There is a subtle perception about expertise that exists in various forms across most cultures. Specifically, that a true ultimate master of something very rarely shows off about it. My favourite example of this is the karate master Mr Miyagi from the Karate Kid films. When asked about his karate skills, he demurs, saying “oh, I only know a little.” Then he goes back to playing with chopsticks. Meanwhile, the wannabe is the one jumping around going “yaa!” at everyone, trying to look like a badass.
Later in the movie, when we finally get to see Mr Miyagi’s karate skills in action, it’s all the more awesome because of the sense of rarity. He hardly ever shows off his skills, so seeing him unleash them is even more of an epic moment.

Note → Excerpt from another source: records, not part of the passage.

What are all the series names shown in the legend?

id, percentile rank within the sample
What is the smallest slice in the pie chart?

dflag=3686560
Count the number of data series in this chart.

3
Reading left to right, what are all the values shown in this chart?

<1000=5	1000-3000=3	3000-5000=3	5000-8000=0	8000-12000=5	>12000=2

I think that that the idea of the true master being humble and reluctant to show off is subtly ingrained into most of our pyches. And I think it can be used constructively. If you act like a master, people will subconsciously tend to assume you are a master. Assuming, of course, that mastery is an impression you want to convey.
Hence the Mr Miyagi Principle:
Assuming you already have some credentials established, the less inclined you are perform (or show off) at a moment’s notice, the better people will assume you are.

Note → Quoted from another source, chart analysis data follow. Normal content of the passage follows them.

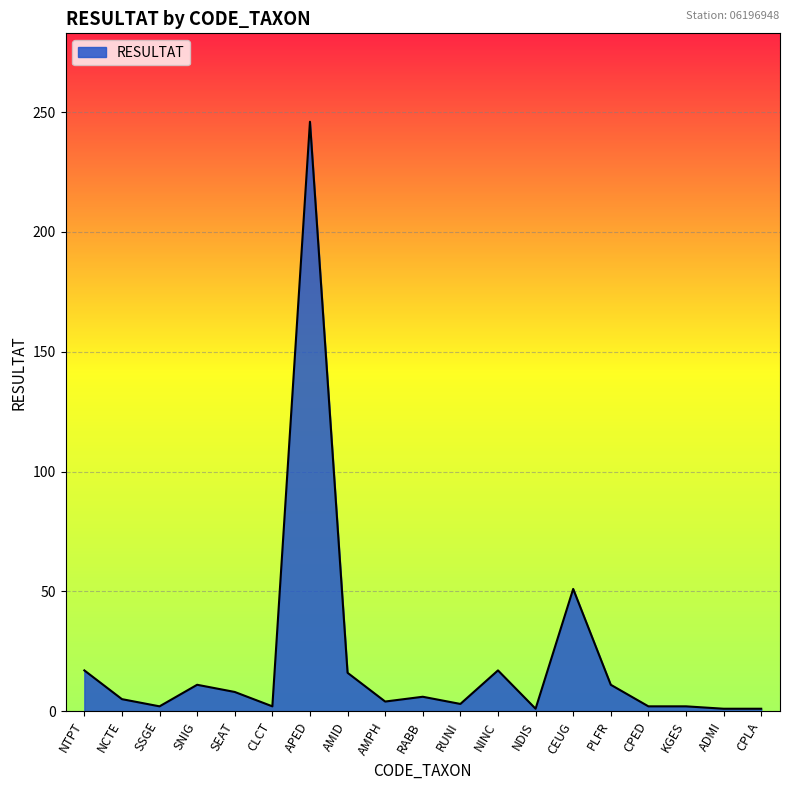

At which category does the data reach its first local peak?

SNIG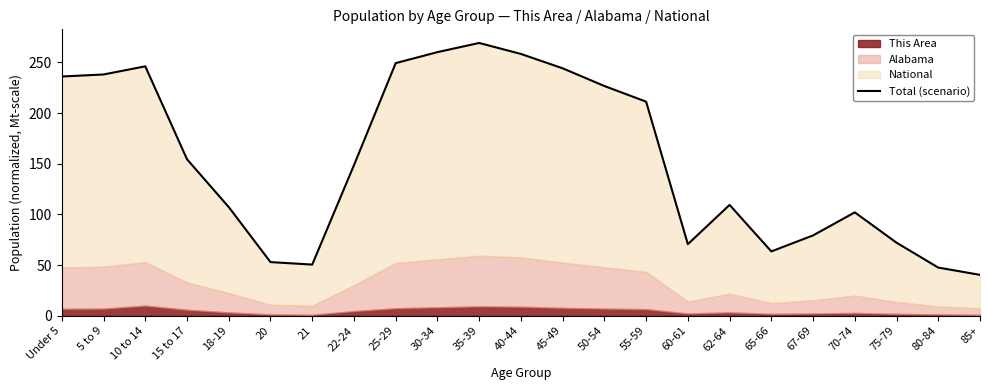

How many lines are shown in the chart?

1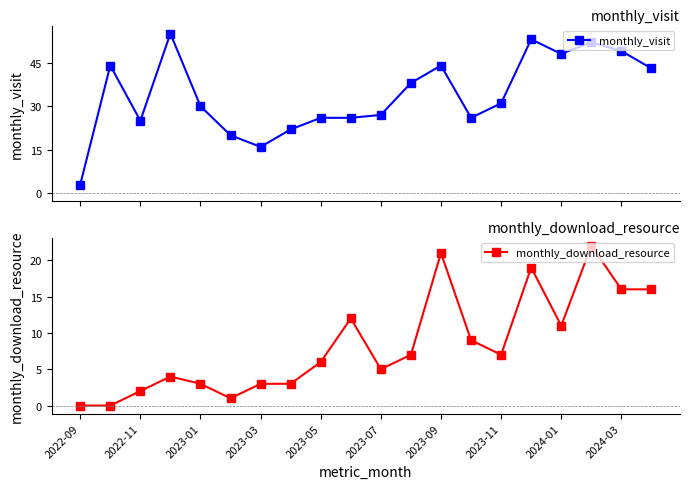

What is the highest value of the monthly_visit series?

55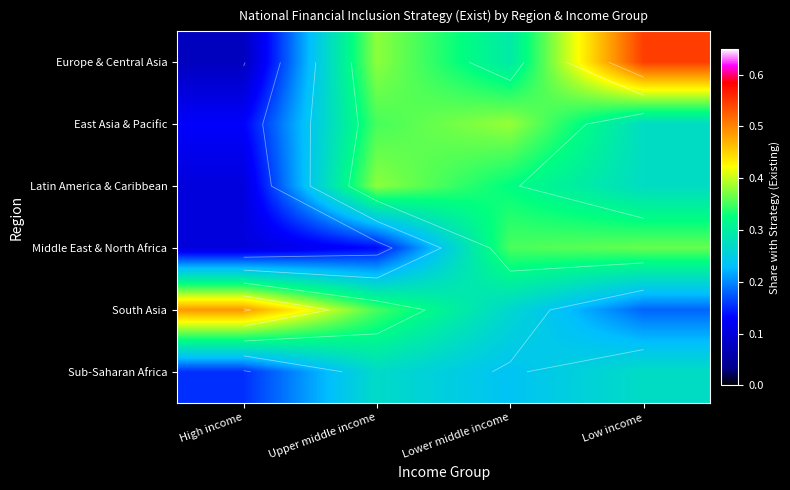

What is the smallest value displayed?

0.1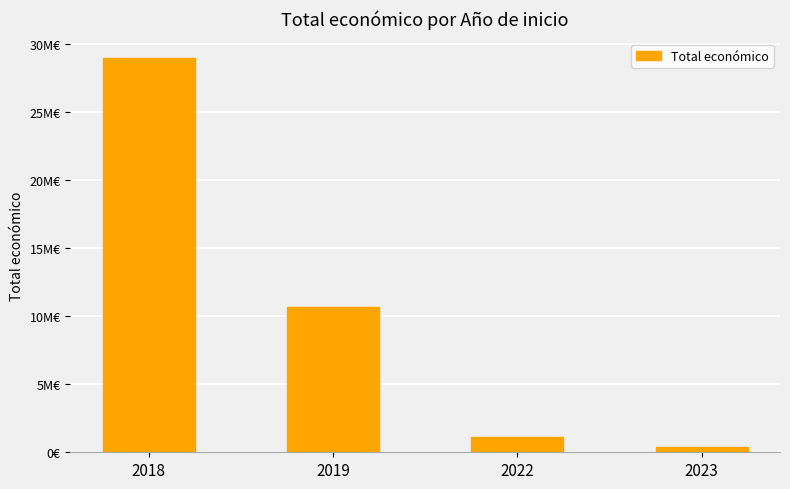

Is it true that the value at 2023 is 160817?

False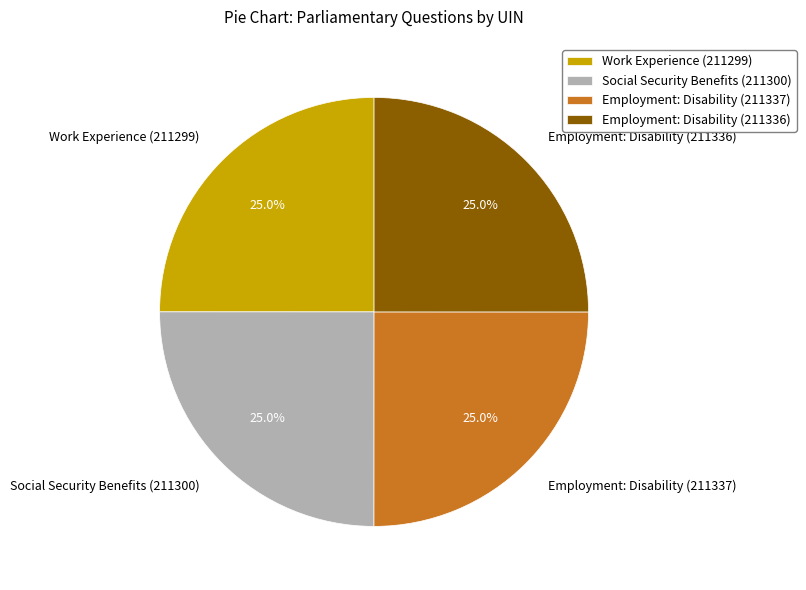

How much of the chart is everything except Employment: Disability (211336)?

75.0%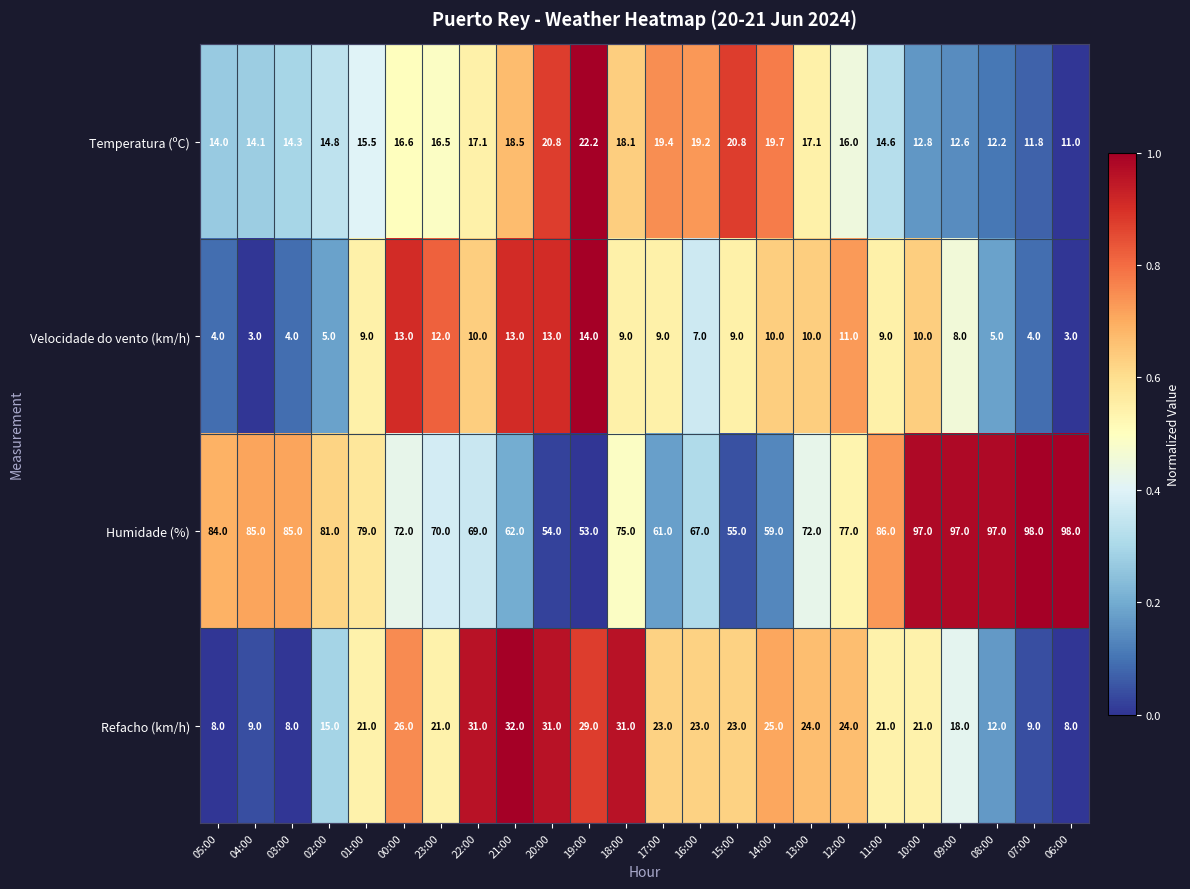

What is the minimum value shown in the chart?

3.0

There are some caveats to this. Obviously this isn’t recommending you don’t perform at all. And it does assume there are credentials: that the people you’re with have heard good things about you, or seen you before.

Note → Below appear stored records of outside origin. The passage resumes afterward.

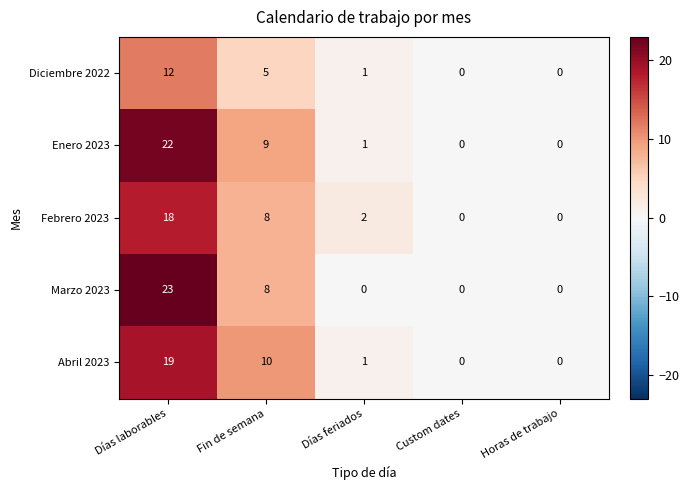

What is the difference between the maximum and minimum values in the Enero 2023 series?

22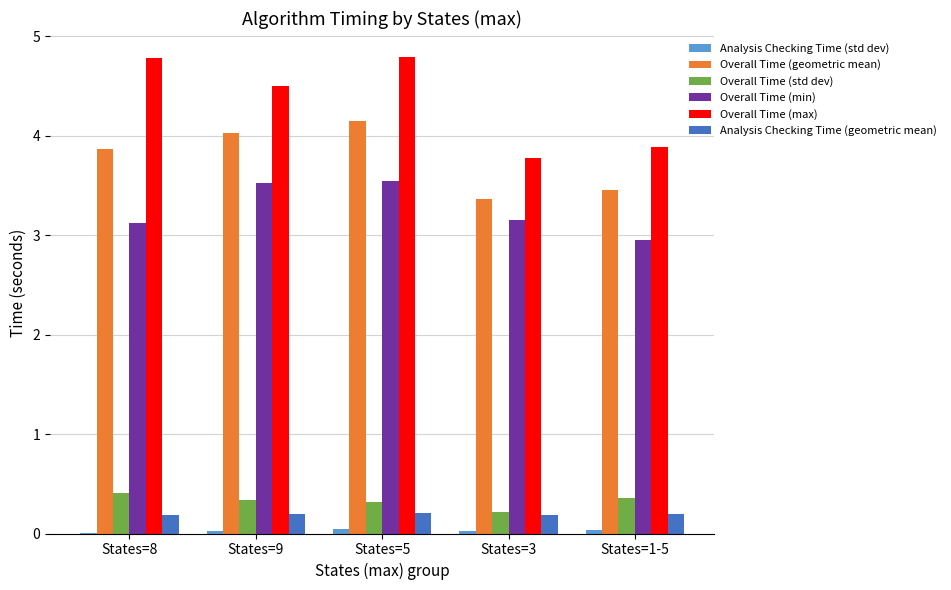

The Overall Time (min) series shows 3.1 at States=3. True or false?

True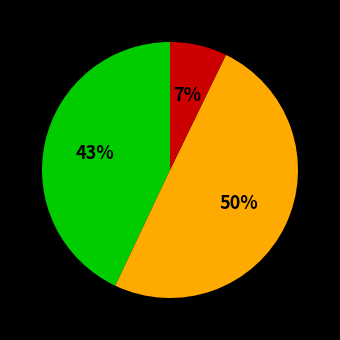

To the nearest percent, what is the difference between the largest and smallest slice percentages?

43%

I discovered this by accident a few years ago, simply because I was starting to dislike performing magic in social situations. I’d been finding that the more I performed professionally, the more I wanted to keep social occasions as magic-free zones. Much like eating chocolate cake for every mean, you can get sick of even something great if you have too much of it. Hence I started trying to politely decline requests to “show us something” at parties, and started to find that people were assuming I was more capable simply because I seemed less inclined to show off.
As well as the impression of mastery, there is an additional benefit to using the Mr Miyagi principle. Just like in the moments where he gives a rare demonstration of his karate skills, if your performances start to be seen as rarities, they tend to become much more eagerly anticipated.
Assuming you want your performances and skills to be valued, it’s a principle I think is worth bearing in mind.